JOB
Could you copy out everything from the start of the items down through the line containing "scientific name: Laguncularia racemosa", swapping "elevation (m)" for "altitude (m)" and leaving everything else unchanged?

DATA

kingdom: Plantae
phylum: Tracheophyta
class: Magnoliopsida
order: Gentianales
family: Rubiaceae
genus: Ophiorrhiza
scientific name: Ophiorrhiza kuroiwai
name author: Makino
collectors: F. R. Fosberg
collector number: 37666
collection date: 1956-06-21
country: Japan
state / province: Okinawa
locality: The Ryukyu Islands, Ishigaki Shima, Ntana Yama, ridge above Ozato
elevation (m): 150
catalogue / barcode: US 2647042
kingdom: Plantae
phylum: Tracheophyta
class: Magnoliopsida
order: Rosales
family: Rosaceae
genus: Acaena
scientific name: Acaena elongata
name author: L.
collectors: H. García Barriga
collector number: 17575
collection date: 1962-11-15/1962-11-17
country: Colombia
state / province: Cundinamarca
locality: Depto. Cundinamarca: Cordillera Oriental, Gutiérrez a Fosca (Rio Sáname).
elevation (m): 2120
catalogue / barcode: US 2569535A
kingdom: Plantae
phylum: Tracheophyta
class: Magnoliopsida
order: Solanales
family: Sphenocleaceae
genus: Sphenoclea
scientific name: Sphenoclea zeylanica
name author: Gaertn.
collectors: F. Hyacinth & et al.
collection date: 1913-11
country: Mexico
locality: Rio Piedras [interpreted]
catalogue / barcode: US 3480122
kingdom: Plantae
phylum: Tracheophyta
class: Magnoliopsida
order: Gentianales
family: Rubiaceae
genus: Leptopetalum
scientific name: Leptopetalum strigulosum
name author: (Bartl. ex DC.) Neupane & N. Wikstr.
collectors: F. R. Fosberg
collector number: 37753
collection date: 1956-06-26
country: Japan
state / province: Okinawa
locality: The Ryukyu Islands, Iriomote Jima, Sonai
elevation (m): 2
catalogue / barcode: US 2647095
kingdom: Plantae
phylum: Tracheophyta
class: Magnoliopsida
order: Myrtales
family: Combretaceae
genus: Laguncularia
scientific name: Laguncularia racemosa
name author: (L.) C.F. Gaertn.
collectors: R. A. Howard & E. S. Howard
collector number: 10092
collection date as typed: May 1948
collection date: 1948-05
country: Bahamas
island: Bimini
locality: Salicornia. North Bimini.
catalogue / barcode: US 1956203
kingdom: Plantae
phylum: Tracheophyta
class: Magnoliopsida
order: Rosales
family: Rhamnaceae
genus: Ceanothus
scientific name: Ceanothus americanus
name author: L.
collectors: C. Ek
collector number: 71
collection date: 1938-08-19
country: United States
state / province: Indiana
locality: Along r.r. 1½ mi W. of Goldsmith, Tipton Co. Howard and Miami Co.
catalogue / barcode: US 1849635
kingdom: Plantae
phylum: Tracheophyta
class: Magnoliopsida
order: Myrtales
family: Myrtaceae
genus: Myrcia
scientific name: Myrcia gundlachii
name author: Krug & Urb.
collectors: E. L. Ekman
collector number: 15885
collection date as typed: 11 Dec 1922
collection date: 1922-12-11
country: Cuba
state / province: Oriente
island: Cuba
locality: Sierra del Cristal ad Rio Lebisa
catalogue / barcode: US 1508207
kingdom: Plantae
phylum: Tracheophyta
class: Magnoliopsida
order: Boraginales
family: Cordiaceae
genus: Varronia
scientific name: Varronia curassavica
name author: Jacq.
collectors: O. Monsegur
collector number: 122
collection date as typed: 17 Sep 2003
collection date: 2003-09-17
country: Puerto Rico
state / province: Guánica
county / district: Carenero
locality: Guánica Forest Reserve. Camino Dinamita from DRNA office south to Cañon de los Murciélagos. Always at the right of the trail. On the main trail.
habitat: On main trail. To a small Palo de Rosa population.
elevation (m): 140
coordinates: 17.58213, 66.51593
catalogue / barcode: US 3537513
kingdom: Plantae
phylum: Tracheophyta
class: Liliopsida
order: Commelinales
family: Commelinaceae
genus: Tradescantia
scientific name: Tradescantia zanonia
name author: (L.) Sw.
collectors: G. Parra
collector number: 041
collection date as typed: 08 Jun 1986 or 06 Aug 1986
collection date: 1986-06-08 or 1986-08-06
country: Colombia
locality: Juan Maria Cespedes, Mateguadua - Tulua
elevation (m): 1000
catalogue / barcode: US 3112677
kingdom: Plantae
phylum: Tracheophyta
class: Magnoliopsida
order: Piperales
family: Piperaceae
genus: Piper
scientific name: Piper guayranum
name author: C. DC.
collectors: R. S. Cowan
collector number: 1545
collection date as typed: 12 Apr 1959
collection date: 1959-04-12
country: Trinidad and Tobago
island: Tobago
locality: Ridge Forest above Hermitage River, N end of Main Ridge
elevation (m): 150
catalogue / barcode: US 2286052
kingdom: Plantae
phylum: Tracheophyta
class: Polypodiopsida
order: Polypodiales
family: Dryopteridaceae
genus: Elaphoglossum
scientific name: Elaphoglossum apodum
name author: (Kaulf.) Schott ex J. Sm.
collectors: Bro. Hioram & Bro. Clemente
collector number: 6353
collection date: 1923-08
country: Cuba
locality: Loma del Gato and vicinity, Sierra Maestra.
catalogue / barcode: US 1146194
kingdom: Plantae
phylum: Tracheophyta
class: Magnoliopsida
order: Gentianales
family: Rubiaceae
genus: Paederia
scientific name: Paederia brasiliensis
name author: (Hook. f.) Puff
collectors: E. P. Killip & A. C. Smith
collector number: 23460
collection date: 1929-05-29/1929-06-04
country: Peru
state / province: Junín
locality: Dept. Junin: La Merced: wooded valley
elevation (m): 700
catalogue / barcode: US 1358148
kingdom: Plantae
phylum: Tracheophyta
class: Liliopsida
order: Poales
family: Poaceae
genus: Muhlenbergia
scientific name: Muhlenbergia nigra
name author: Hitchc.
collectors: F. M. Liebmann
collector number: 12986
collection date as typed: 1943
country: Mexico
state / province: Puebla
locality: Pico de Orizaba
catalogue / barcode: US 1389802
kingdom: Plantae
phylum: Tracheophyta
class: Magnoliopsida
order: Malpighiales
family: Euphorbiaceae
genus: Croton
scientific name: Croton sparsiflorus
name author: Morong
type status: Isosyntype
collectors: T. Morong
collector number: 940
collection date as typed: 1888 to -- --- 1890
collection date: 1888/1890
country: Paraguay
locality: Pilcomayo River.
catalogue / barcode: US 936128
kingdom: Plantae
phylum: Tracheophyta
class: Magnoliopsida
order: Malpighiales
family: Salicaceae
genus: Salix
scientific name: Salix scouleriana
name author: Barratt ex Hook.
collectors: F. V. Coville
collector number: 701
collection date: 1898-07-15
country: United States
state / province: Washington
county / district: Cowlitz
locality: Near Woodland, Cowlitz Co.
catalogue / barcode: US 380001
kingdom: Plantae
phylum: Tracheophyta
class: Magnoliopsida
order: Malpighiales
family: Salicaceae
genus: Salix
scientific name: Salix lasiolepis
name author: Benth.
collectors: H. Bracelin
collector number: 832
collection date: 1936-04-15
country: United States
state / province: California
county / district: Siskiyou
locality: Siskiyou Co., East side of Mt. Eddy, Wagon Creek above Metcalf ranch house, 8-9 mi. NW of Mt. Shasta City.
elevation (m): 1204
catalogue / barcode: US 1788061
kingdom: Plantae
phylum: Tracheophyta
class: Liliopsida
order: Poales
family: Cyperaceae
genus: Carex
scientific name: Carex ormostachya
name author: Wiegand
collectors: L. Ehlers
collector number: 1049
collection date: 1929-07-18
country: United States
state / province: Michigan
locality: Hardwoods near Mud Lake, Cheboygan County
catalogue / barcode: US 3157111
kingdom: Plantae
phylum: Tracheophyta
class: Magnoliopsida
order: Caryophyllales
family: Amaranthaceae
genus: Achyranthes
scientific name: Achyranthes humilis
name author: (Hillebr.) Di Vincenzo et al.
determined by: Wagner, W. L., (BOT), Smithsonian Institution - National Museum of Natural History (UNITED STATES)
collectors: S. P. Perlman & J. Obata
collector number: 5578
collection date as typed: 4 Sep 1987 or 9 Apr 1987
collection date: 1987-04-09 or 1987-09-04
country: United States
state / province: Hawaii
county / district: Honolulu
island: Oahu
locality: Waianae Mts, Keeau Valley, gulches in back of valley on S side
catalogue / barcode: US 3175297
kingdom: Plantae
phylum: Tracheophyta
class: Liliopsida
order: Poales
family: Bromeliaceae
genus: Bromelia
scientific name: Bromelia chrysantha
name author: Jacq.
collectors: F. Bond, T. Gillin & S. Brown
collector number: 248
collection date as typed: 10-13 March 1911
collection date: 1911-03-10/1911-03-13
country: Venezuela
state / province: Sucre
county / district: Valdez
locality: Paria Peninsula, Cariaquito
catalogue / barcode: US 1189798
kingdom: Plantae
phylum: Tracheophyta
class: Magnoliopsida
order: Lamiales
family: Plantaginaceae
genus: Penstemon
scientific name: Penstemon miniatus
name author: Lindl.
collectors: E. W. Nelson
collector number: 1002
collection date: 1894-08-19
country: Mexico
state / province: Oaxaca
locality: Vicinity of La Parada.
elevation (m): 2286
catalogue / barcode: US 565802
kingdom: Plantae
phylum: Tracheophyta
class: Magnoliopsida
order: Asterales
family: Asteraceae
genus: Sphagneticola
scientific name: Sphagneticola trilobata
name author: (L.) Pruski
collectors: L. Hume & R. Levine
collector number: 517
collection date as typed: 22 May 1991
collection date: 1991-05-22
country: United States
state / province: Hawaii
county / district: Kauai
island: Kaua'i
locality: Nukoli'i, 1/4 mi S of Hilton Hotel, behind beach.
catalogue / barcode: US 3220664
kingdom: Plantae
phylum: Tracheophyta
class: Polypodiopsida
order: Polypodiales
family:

PROBLEM SOLUTION
kingdom: Plantae
phylum: Tracheophyta
class: Magnoliopsida
order: Gentianales
family: Rubiaceae
genus: Ophiorrhiza
scientific name: Ophiorrhiza kuroiwai
name author: Makino
collectors: F. R. Fosberg
collector number: 37666
collection date: 1956-06-21
country: Japan
state / province: Okinawa
locality: The Ryukyu Islands, Ishigaki Shima, Ntana Yama, ridge above Ozato
altitude (m): 150
catalogue / barcode: US 2647042
kingdom: Plantae
phylum: Tracheophyta
class: Magnoliopsida
order: Rosales
family: Rosaceae
genus: Acaena
scientific name: Acaena elongata
name author: L.
collectors: H. García Barriga
collector number: 17575
collection date: 1962-11-15/1962-11-17
country: Colombia
state / province: Cundinamarca
locality: Depto. Cundinamarca: Cordillera Oriental, Gutiérrez a Fosca (Rio Sáname).
altitude (m): 2120
catalogue / barcode: US 2569535A
kingdom: Plantae
phylum: Tracheophyta
class: Magnoliopsida
order: Solanales
family: Sphenocleaceae
genus: Sphenoclea
scientific name: Sphenoclea zeylanica
name author: Gaertn.
collectors: F. Hyacinth & et al.
collection date: 1913-11
country: Mexico
locality: Rio Piedras [interpreted]
catalogue / barcode: US 3480122
kingdom: Plantae
phylum: Tracheophyta
class: Magnoliopsida
order: Gentianales
family: Rubiaceae
genus: Leptopetalum
scientific name: Leptopetalum strigulosum
name author: (Bartl. ex DC.) Neupane & N. Wikstr.
collectors: F. R. Fosberg
collector number: 37753
collection date: 1956-06-26
country: Japan
state / province: Okinawa
locality: The Ryukyu Islands, Iriomote Jima, Sonai
altitude (m): 2
catalogue / barcode: US 2647095
kingdom: Plantae
phylum: Tracheophyta
class: Magnoliopsida
order: Myrtales
family: Combretaceae
genus: Laguncularia
scientific name: Laguncularia racemosa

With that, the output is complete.